**SOURCE EXCERPT**.
[BEGIN]
The Obama administration appointed Durham to review allegations that the CIA tortured terrorism suspects. He tackled public corruption in Connecticut—including working on a team that secured a conviction of a Republican governor—under the George W. Bush administration. Under Bill Clinton’s administration, he prosecuted the Boston mob. 

In 2019, then-Attorney General William Barr appointed Durham, then U.S. attorney for the District of Connecticut, to probe the origins of the Trump-Russia narrative. Before leaving office just before Christmas 2020, Barr named Durham as a special counsel

“He is notoriously quiet. He doesn’t talk to the press ever. He doesn’t leak and he doesn’t hire people who do leak,” Heritage’s Stimson told The Daily Signal. “So, when you have somebody like that, you have to ask yourself why did he put what he put in the motion? In other words, did he with thought beforehand put the factual narrative in regarding Sussmann and this internet guy for a reason?”
[END]
**WORK INSTRUCTIONS**.
Answer these questions using the passage on Durham:
(a) Which administration appointed Durham to review allegations that the CIA tortured terrorism suspects?
(b) In what year did William Barr appoint Durham to probe the origins of the Trump-Russia narrative?
(c) According to Stimson, what kind of people does Durham not hire?
The listing has no connection to the passage on Durham.

**DATASET RECORDS**.
[BEGIN]
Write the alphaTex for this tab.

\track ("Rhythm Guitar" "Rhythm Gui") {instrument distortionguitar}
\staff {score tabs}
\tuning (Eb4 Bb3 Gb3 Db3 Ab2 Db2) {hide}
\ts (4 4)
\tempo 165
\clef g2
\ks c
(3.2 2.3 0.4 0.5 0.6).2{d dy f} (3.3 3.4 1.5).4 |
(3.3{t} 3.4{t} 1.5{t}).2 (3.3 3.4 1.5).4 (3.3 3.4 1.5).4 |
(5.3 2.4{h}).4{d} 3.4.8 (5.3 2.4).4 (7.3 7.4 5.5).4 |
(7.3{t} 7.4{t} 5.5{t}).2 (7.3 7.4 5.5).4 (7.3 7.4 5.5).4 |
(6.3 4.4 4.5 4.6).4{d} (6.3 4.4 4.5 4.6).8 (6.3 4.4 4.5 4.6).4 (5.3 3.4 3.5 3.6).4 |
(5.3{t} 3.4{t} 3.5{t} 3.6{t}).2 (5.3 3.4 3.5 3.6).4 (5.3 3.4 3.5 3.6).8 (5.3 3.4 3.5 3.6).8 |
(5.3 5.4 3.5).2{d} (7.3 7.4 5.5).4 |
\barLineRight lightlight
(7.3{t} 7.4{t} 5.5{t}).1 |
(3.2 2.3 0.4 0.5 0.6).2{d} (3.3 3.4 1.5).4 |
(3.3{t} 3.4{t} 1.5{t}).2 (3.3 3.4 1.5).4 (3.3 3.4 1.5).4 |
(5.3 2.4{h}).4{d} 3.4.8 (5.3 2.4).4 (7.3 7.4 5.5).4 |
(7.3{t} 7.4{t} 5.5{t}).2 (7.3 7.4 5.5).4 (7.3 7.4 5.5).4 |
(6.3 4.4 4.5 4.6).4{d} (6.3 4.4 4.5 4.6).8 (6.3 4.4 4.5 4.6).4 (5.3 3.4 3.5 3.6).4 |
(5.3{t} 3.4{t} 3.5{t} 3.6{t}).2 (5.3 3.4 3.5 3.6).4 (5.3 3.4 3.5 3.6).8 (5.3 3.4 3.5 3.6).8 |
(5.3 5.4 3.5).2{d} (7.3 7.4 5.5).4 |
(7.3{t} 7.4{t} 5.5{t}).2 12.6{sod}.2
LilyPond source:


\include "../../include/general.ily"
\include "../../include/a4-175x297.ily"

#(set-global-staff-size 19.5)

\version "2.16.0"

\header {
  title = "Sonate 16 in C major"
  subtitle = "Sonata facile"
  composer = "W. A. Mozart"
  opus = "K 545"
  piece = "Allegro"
[END]
**WORKED ANSWER**.
(a) The Obama administration.
(b) 2019.
(c) People who leak.